- Exercise aim:
In the copy, include exactly the lines from the one with "left eye: (359, 179)" through the end of the data and no others, both ends kept, with every picture left out.

- Record excerpts:
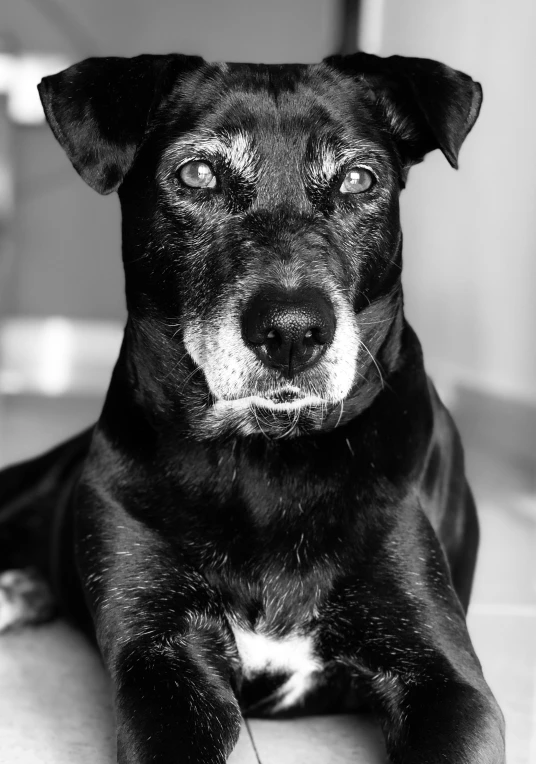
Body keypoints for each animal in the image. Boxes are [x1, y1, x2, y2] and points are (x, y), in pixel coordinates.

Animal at [0, 50, 506, 760]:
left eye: (359, 179)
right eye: (197, 173)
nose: (293, 333)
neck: (267, 458)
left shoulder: (447, 676)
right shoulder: (160, 659)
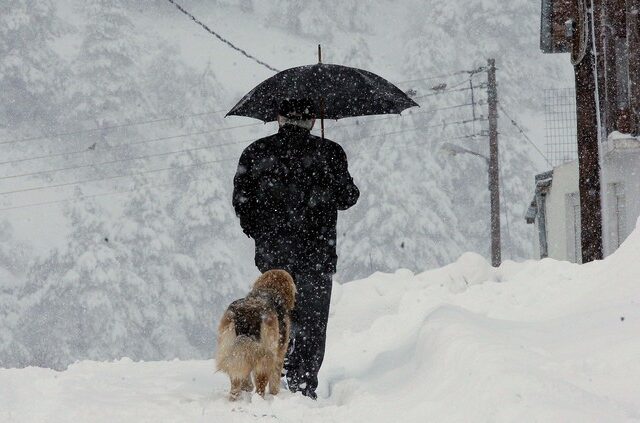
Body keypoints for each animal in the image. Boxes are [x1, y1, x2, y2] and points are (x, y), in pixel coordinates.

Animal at [215, 270, 296, 402]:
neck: (269, 289)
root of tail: (248, 314)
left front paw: (247, 387)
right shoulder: (279, 352)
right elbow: (275, 378)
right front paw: (274, 393)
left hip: (230, 347)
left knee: (236, 378)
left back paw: (237, 395)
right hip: (265, 354)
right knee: (260, 384)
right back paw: (260, 399)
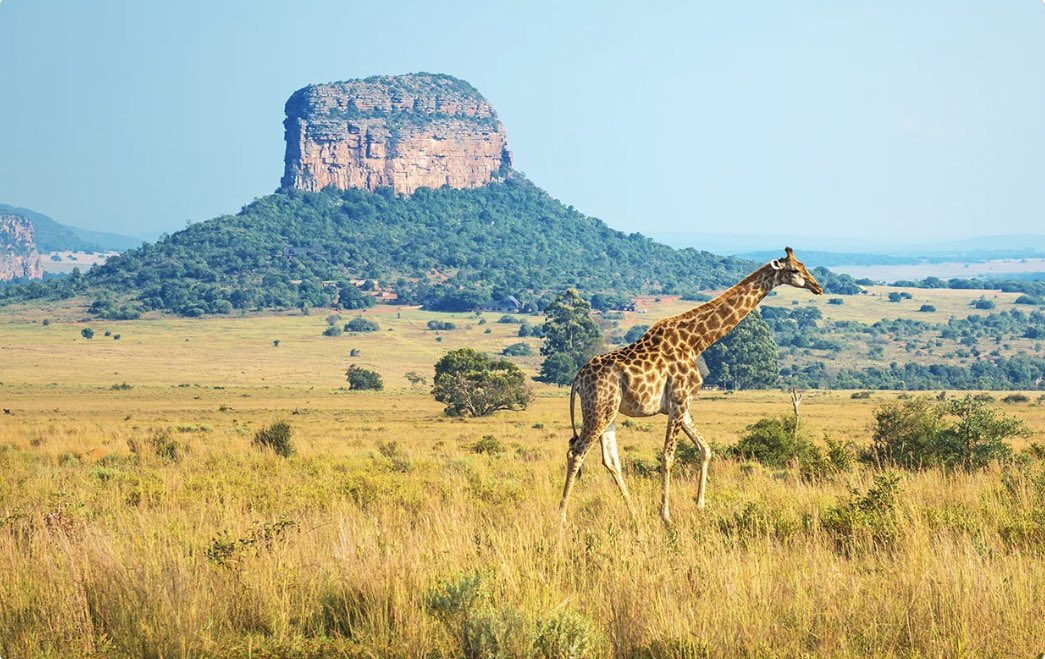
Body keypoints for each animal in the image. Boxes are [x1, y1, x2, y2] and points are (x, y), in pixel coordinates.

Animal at [558, 247, 823, 526]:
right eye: (794, 270)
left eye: (803, 265)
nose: (817, 287)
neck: (696, 342)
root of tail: (578, 378)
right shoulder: (679, 400)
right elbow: (668, 456)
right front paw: (665, 515)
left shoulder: (682, 406)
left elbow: (705, 449)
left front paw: (700, 505)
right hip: (599, 409)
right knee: (576, 452)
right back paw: (562, 515)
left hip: (609, 412)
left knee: (610, 460)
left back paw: (634, 513)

- Solution for this task:
left eye: (359, 179)
right eye: (197, 173)
nose: (293, 333)
neck: (267, 458)
left shoulder: (447, 676)
right shoulder: (160, 659)
Body keypoints for each animal in the image. Boxes are [x1, y1, x2, y2] and points are (x, y), in pixel coordinates.

Animal at [215, 270, 296, 402]:
neck: (269, 289)
root of tail: (248, 314)
left front paw: (247, 387)
right shoulder: (279, 352)
right elbow: (275, 378)
right front paw: (274, 393)
left hip: (230, 347)
left knee: (236, 378)
left back paw: (237, 395)
right hip: (265, 354)
right knee: (260, 384)
right back paw: (260, 399)
Body keypoints for each animal in the image. Boxes are [x1, y1, x2, y2] and points are (x, y), in pixel coordinates.

Animal at [558, 247, 823, 526]:
right eye: (794, 270)
left eye: (803, 265)
nose: (817, 287)
neck: (696, 342)
root of tail: (578, 378)
right shoulder: (679, 400)
right elbow: (668, 456)
right front paw: (665, 515)
left shoulder: (682, 406)
left elbow: (705, 449)
left front paw: (700, 505)
right hip: (599, 409)
right knee: (576, 452)
right back paw: (562, 515)
left hip: (609, 412)
left knee: (610, 460)
left back paw: (634, 513)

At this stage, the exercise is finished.